Designing a modular home system to enable scalable personalization

 

OVERVIEW

Mercari’s Home experience was entering a period of rapid change. As personalization initiatives accelerated and the design system was undergoing a major transition, the Home surface risked becoming fragmented and difficult to scale. I led the design of a modular Home foundation to enable flexible, server-driven layouts while maintaining consistency, reusability, and long-term maintainability across teams.

 
 

PROBLEM & CONTEXT

At the time, Mercari’s Home experience was composed of many one-off layouts. Components existed, but their usage was inconsistent, and layout logic varied across surfaces. As personalization initiatives accelerated, this fragmentation became increasingly problematic.

In parallel, Mercari’s design system was in the middle of a major transition toward a new version. This meant that design decisions had to account for an evolving set of standards, incomplete specifications, and shifting constraints.

The core challenge was clear: how do you design a Home experience that supports personalization without hardcoding layouts, while also aligning to a design system that was still in flux.

 
 

ROLE & SCOPE

I was the lead designer responsible for the end-to-end design direction of the modular Home system.

My responsibilities included:

  • Defining the component taxonomy and modular rules

  • Establishing layout principles that could scale across content types

  • Partnering closely with engineering on feasibility and constraints

  • Influencing standards beyond a single surface to align with the evolving design system

I worked alongside another designer in the same domain. While I owned the direction and final decisions, her input was valuable in shaping and refining the system.

 
 

KEY DECISIONS & TRADE-OFFS

A central tension in this work was flexibility versus consistency.

Personalization demands flexibility. Design systems demand constraint. I made a deliberate decision to limit layout freedom in favor of predictable composition rules. This reduced visual variety in the short term, but enabled scalability, reuse, and future experimentation without redesigning from scratch.

Another major trade-off involved spacing and layout logic. Early explorations leaned toward visually expressive spacing, but engineering constraints made this difficult to implement consistently across dynamic content. I worked directly with engineers to define spacing rules that were both visually coherent and technically viable. This resulted in a system that was less expressive than the initial explorations, but far more robust.

Finally, designing against an evolving design system required making forward-looking assumptions. In several cases, I designed components based on where the system was heading rather than where it currently stood. This required close alignment with the design systems team and a willingness to accept short-term ambiguity in service of long-term coherence.

 
 

DESIGN STRATEGY & SYSTEM

Rather than designing fixed screens, I approached the Home experience as a composition problem.

I began by auditing existing Home components and patterns, identifying redundancies and inconsistencies.

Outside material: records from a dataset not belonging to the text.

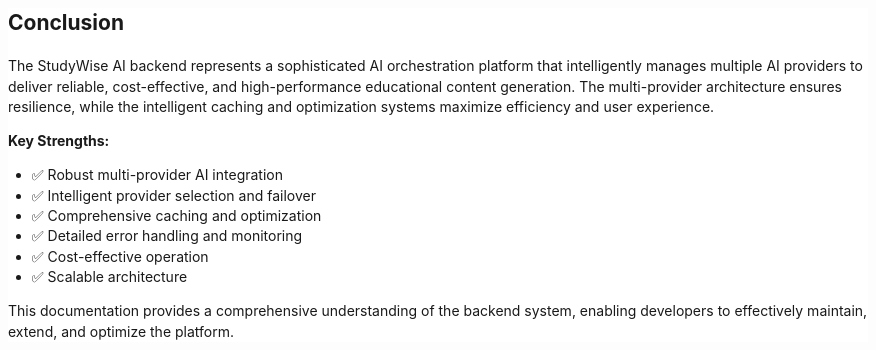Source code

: 
## Conclusion

The StudyWise AI backend represents a sophisticated AI orchestration platform that intelligently manages multiple AI providers to deliver reliable, cost-effective, and high-performance educational content generation. The multi-provider architecture ensures resilience, while the intelligent caching and optimization systems maximize efficiency and user experience.

**Key Strengths:**
- ✅ Robust multi-provider AI integration
- ✅ Intelligent provider selection and failover
- ✅ Comprehensive caching and optimization
- ✅ Detailed error handling and monitoring
- ✅ Cost-effective operation
- ✅ Scalable architecture

This documentation provides a comprehensive understanding of the backend system, enabling developers to effectively maintain, extend, and optimize the platform.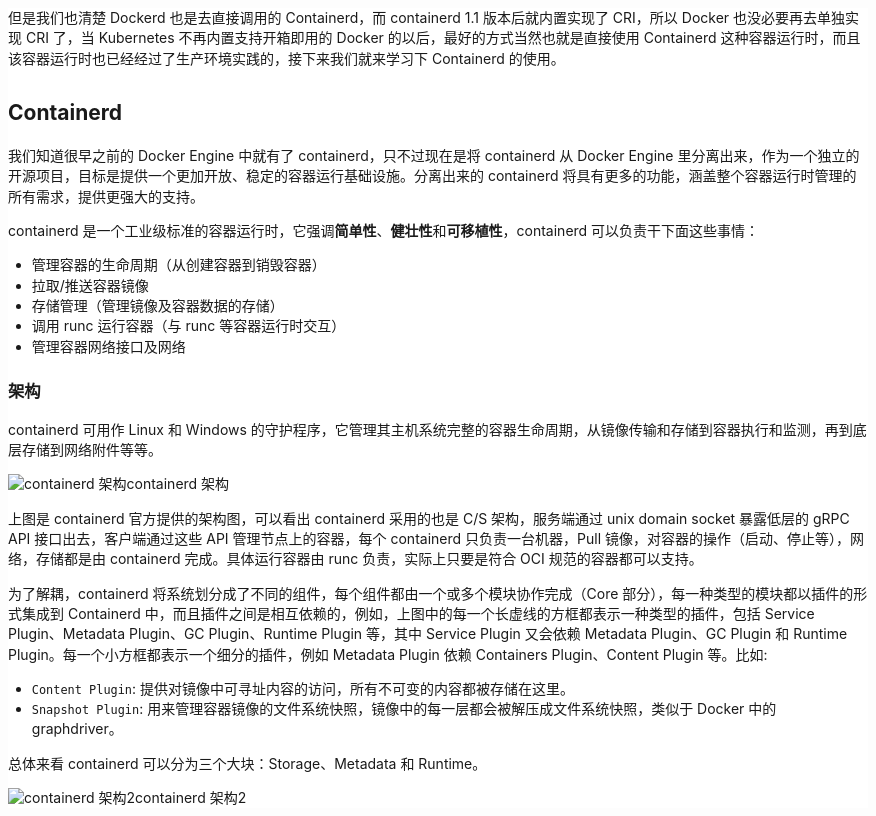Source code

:但是我们也清楚 Dockerd 也是去直接调用的 Containerd，而 containerd 1.1 版本后就内置实现了 CRI，所以 Docker 也没必要再去单独实现 CRI 了，当 Kubernetes 不再内置支持开箱即用的 Docker 的以后，最好的方式当然也就是直接使用 Containerd 这种容器运行时，而且该容器运行时也已经经过了生产环境实践的，接下来我们就来学习下 Containerd 的使用。

## Containerd

我们知道很早之前的 Docker Engine 中就有了 containerd，只不过现在是将 containerd 从 Docker Engine 里分离出来，作为一个独立的开源项目，目标是提供一个更加开放、稳定的容器运行基础设施。分离出来的 containerd 将具有更多的功能，涵盖整个容器运行时管理的所有需求，提供更强大的支持。

containerd 是一个工业级标准的容器运行时，它强调**简单性**、**健壮性**和**可移植性**，containerd 可以负责干下面这些事情：

- 管理容器的生命周期（从创建容器到销毁容器）
- 拉取/推送容器镜像
- 存储管理（管理镜像及容器数据的存储）
- 调用 runc 运行容器（与 runc 等容器运行时交互）
- 管理容器网络接口及网络

### 架构

containerd 可用作 Linux 和 Windows 的守护程序，它管理其主机系统完整的容器生命周期，从镜像传输和存储到容器执行和监测，再到底层存储到网络附件等等。

![containerd 架构](https://bxdc-static.oss-cn-beijing.aliyuncs.com/images/20210810134700.png)containerd 架构

上图是 containerd 官方提供的架构图，可以看出 containerd 采用的也是 C/S 架构，服务端通过 unix domain socket 暴露低层的 gRPC API 接口出去，客户端通过这些 API 管理节点上的容器，每个 containerd 只负责一台机器，Pull 镜像，对容器的操作（启动、停止等），网络，存储都是由 containerd 完成。具体运行容器由 runc 负责，实际上只要是符合 OCI 规范的容器都可以支持。

为了解耦，containerd 将系统划分成了不同的组件，每个组件都由一个或多个模块协作完成（Core 部分），每一种类型的模块都以插件的形式集成到 Containerd 中，而且插件之间是相互依赖的，例如，上图中的每一个长虚线的方框都表示一种类型的插件，包括 Service Plugin、Metadata Plugin、GC Plugin、Runtime Plugin 等，其中 Service Plugin 又会依赖 Metadata Plugin、GC Plugin 和 Runtime Plugin。每一个小方框都表示一个细分的插件，例如 Metadata Plugin 依赖 Containers Plugin、Content Plugin 等。比如:

- `Content Plugin`: 提供对镜像中可寻址内容的访问，所有不可变的内容都被存储在这里。
- `Snapshot Plugin`: 用来管理容器镜像的文件系统快照，镜像中的每一层都会被解压成文件系统快照，类似于 Docker 中的 graphdriver。

总体来看 containerd 可以分为三个大块：Storage、Metadata 和 Runtime。

![containerd 架构2](https://bxdc-static.oss-cn-beijing.aliyuncs.com/images/20210810145929.png)containerd 架构2
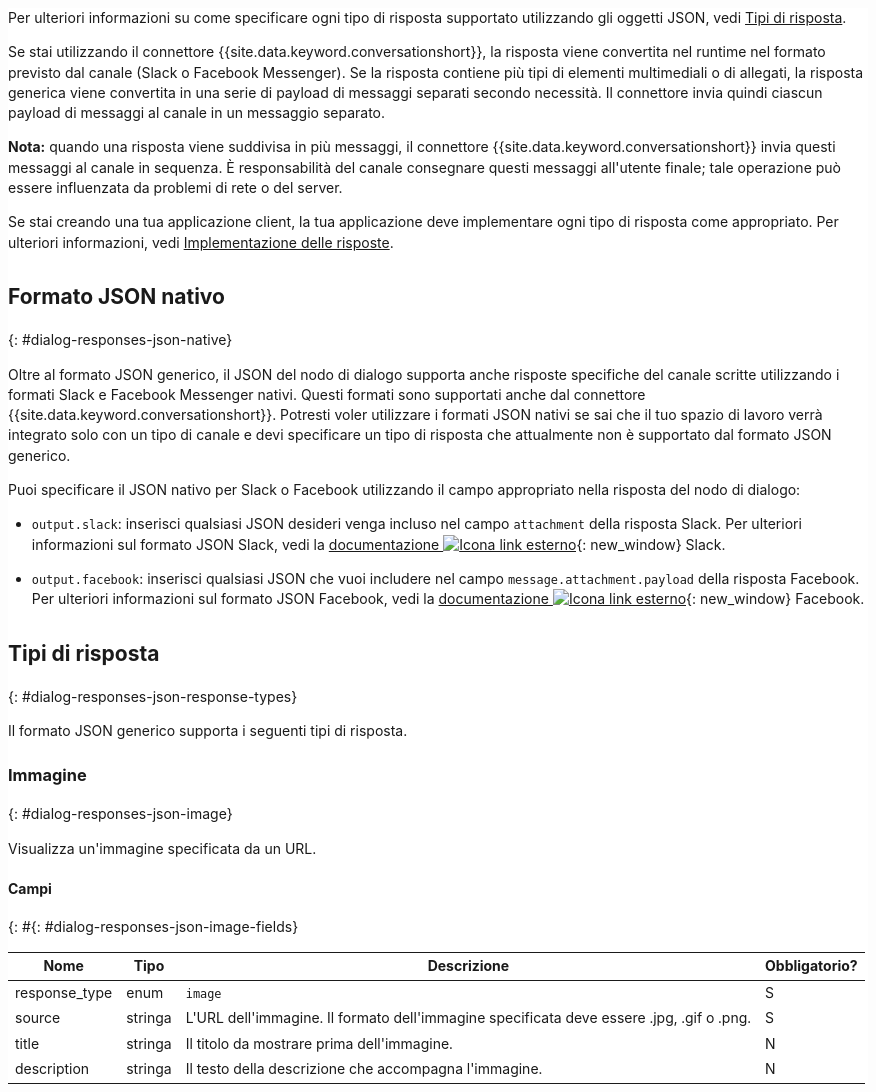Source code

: Per ulteriori informazioni su come specificare ogni tipo di risposta supportato utilizzando gli oggetti JSON, vedi [Tipi di risposta](#dialog-responses-json-response-types).

Se stai utilizzando il connettore {{site.data.keyword.conversationshort}}, la risposta viene convertita nel runtime nel formato previsto dal canale (Slack o Facebook Messenger). Se la risposta contiene più tipi di elementi multimediali o di allegati, la risposta generica viene convertita in una serie di payload di messaggi separati secondo necessità. Il connettore invia quindi ciascun payload di messaggi al canale in un messaggio separato.

**Nota:** quando una risposta viene suddivisa in più messaggi, il connettore {{site.data.keyword.conversationshort}} invia questi messaggi al canale in sequenza. È responsabilità del canale consegnare questi messaggi all'utente finale; tale operazione può essere influenzata da problemi di rete o del server.

Se stai creando una tua applicazione client, la tua applicazione deve implementare ogni tipo di risposta come appropriato. Per ulteriori informazioni, vedi [Implementazione delle risposte](/docs/services/assistant?topic=assistant-api-dialog-responses).

## Formato JSON nativo
{: #dialog-responses-json-native}

Oltre al formato JSON generico, il JSON del nodo di dialogo supporta anche risposte specifiche del canale scritte utilizzando i formati Slack e Facebook Messenger nativi. Questi formati sono supportati anche dal connettore {{site.data.keyword.conversationshort}}. Potresti voler utilizzare i formati JSON nativi se sai che il tuo spazio di lavoro verrà integrato solo con un tipo di canale e devi specificare un tipo di risposta che attualmente non è supportato dal formato JSON generico.

Puoi specificare il JSON nativo per Slack o Facebook utilizzando il campo appropriato nella risposta del nodo di dialogo:

- `output.slack`: inserisci qualsiasi JSON desideri venga incluso nel campo `attachment` della risposta Slack. Per ulteriori informazioni sul formato JSON Slack, vedi la [documentazione ![Icona link esterno](../../icons/launch-glyph.svg "Icona link esterno")](https://api.slack.com/docs/message-attachments){: new_window} Slack.

- `output.facebook`: inserisci qualsiasi JSON che vuoi includere nel campo `message.attachment.payload` della risposta Facebook. Per ulteriori informazioni sul formato JSON Facebook, vedi la [documentazione ![Icona link esterno](../../icons/launch-glyph.svg "Icona link esterno")](https://developers.facebook.com/docs/messenger-platform/send-messages/templates){: new_window} Facebook.

## Tipi di risposta
{: #dialog-responses-json-response-types}

Il formato JSON generico supporta i seguenti tipi di risposta.

### Immagine
{: #dialog-responses-json-image}

Visualizza un'immagine specificata da un URL.

#### Campi
{: #{: #dialog-responses-json-image-fields}

| Nome          | Tipo   | Descrizione                        | Obbligatorio? |
|---------------|--------|------------------------------------|-----------|
| response_type | enum   | `image`                            | S         |
| source        | stringa | L'URL dell'immagine. Il formato dell'immagine specificata deve essere .jpg, .gif o .png. | S |
| title         | stringa | Il titolo da mostrare prima dell'immagine.| N         |
| description   | stringa | Il testo della descrizione che accompagna l'immagine. | N |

From there, I defined a modular taxonomy that broke the Home experience into composable units with clear rules around hierarchy, spacing, and behavior.

Each module was designed to:

  • Stand alone as a reusable unit

  • Compose predictably with other modules

  • Support dynamic ordering and personalization logic

  • Conform to evolving design system standards

The outcome was a flexible system where layouts could be assembled without bespoke design work each time. This made it possible for teams to propose new features or content placements with a high degree of completeness, often without requiring a designer to start from zero.

 
 

DELIVERY & HANDOFF

I delivered the final system documentation and designs to the design systems team during their broader overhaul effort.

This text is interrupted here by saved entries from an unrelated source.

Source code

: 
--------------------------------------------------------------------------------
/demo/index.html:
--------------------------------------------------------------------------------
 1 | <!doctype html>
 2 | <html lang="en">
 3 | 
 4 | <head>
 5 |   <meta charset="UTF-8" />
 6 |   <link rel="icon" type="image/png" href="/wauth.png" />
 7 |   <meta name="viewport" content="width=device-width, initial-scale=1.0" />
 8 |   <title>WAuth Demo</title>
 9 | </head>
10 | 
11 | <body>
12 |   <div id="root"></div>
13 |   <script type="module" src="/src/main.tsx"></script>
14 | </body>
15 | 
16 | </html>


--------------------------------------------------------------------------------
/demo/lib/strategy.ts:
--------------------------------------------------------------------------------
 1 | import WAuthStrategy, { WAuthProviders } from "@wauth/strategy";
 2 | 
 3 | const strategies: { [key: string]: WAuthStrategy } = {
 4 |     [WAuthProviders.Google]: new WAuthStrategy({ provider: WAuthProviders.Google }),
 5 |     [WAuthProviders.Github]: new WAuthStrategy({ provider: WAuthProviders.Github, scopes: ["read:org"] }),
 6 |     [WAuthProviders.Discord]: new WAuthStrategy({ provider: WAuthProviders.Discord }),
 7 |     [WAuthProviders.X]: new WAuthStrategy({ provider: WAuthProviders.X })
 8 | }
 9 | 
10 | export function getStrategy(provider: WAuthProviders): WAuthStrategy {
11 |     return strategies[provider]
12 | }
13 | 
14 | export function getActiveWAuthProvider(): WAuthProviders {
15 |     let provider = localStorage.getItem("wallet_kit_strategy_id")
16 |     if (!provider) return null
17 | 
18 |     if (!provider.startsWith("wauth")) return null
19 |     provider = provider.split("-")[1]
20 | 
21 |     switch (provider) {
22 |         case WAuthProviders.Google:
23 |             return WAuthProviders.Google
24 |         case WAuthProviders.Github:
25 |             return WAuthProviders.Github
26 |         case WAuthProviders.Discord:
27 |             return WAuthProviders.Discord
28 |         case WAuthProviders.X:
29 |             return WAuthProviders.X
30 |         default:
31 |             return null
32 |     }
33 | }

Although I left the company before full implementation, the work was structured to be durable. The rules, taxonomy, and composition logic were intended to outlive any single surface or feature.

Subsequent public releases around Mercari’s personalization efforts reflected elements of the foundation I had defined, particularly in the underlying structure and composability of the Home experience.

 
 

OUTCOME & LONG-TERM IMPACT

Because I was no longer at the company during implementation, I cannot point to direct metrics. Iimplementation occurred post-handoff, but the design principles continued to influence the Home experience roadmap, so the intended impact of this work was clear.

The modular system was designed to:

  • Enable faster feature proposals with partial completeness

  • Reduce dependency on designers for every layout iteration

  • Improve consistency across personalized Home experiences

  • Provide a stable foundation for experimentation and personalization at scale

In effect, this work shifted design from being a bottleneck to being an enabling layer.

And while this work was absorbed into a broader organizational effort and evolved beyond my direct involvement, members of the engineering and product teams later shared public write-ups that describe the technical and architectural direction of Mercari’s Home and personalization systems. These posts provide external context on how modular UI and Home experience strategies continued to evolve following my tenure.

Related product/engineering blog posts:

Further context (optional): AI personalization project page

 
 

REFLECTION

Looking back, this project reinforced the importance of designing for systems, not just surfaces.

The most meaningful work here was not the visual output, but the decisions around constraint, scalability, and long-term maintainability. Designing within an evolving design system required comfort with ambiguity and a focus on principles over polish.

If I were to do this again, I would push harder for lightweight measurement around internal efficiency and adoption. Even directional data would have helped quantify the impact of the system. That said, the work achieved its primary goal: establishing a durable foundation that could support Mercari’s personalization ambitions beyond my tenure.